Given entries below:
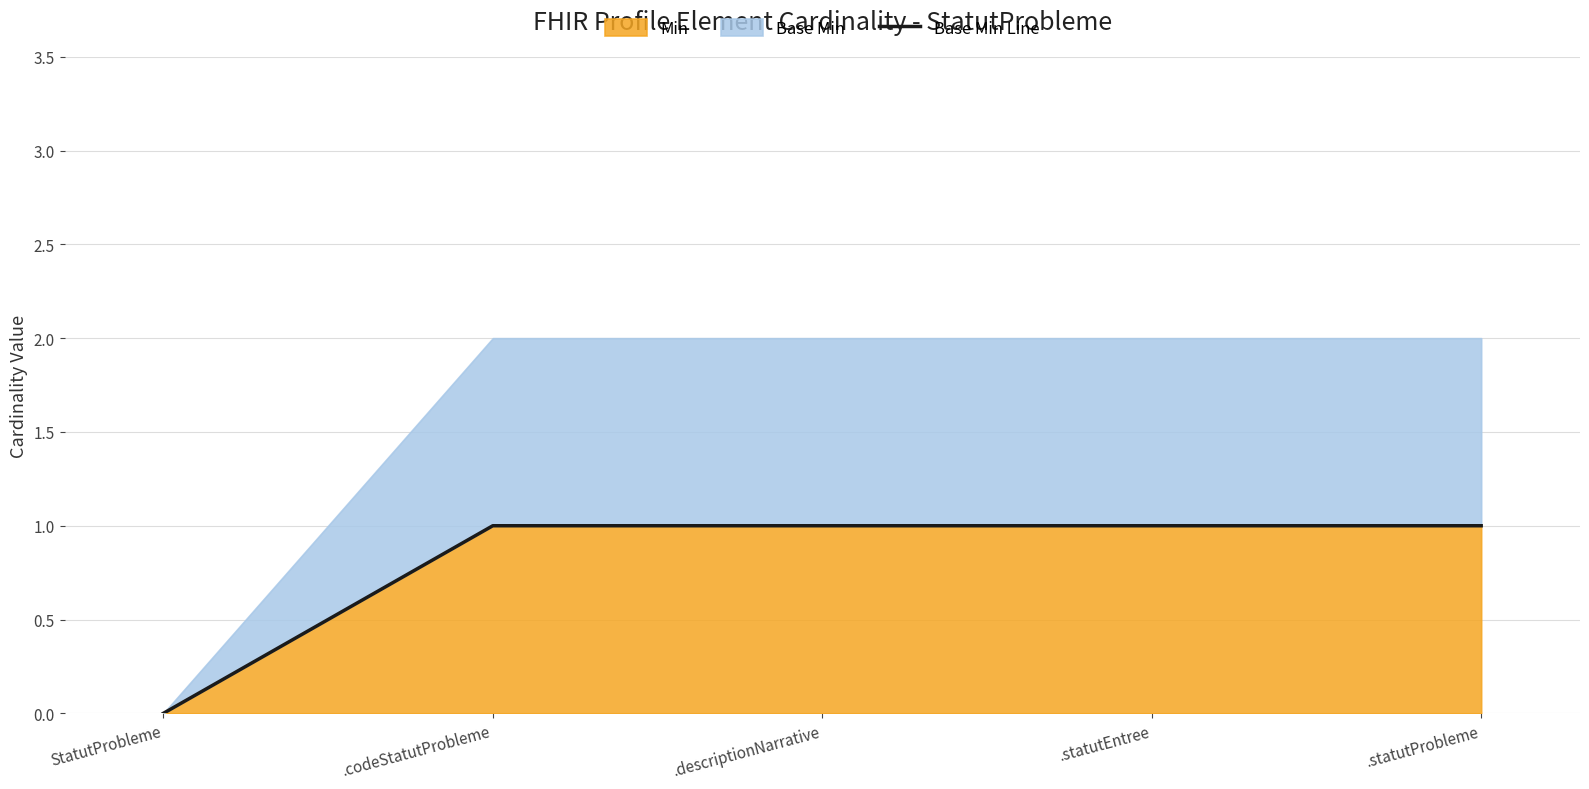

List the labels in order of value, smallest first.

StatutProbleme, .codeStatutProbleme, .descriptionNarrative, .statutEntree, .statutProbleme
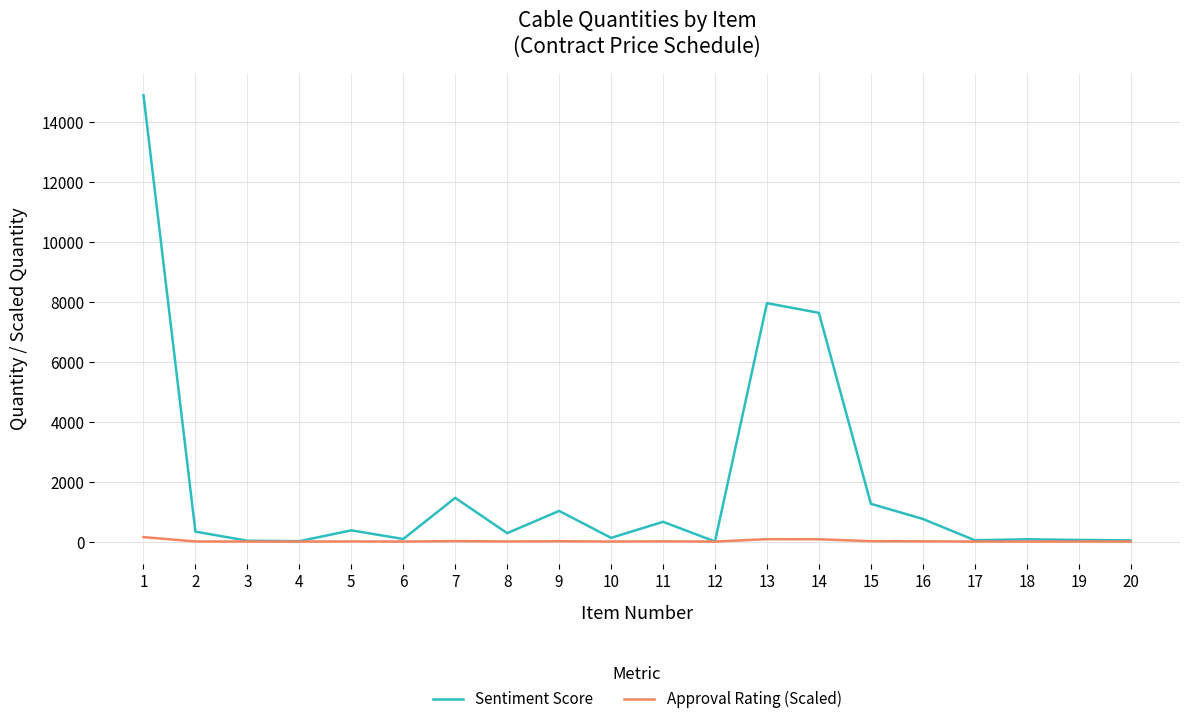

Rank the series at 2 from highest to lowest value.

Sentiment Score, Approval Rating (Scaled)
End of Given entries.
- Task to complete -
Can you copy out the text of every item above word for word, leaving the pictures out of your answer?

- Your response -
List the labels in order of value, smallest first.

StatutProbleme, .codeStatutProbleme, .descriptionNarrative, .statutEntree, .statutProbleme

Rank the series at 2 from highest to lowest value.

Sentiment Score, Approval Rating (Scaled)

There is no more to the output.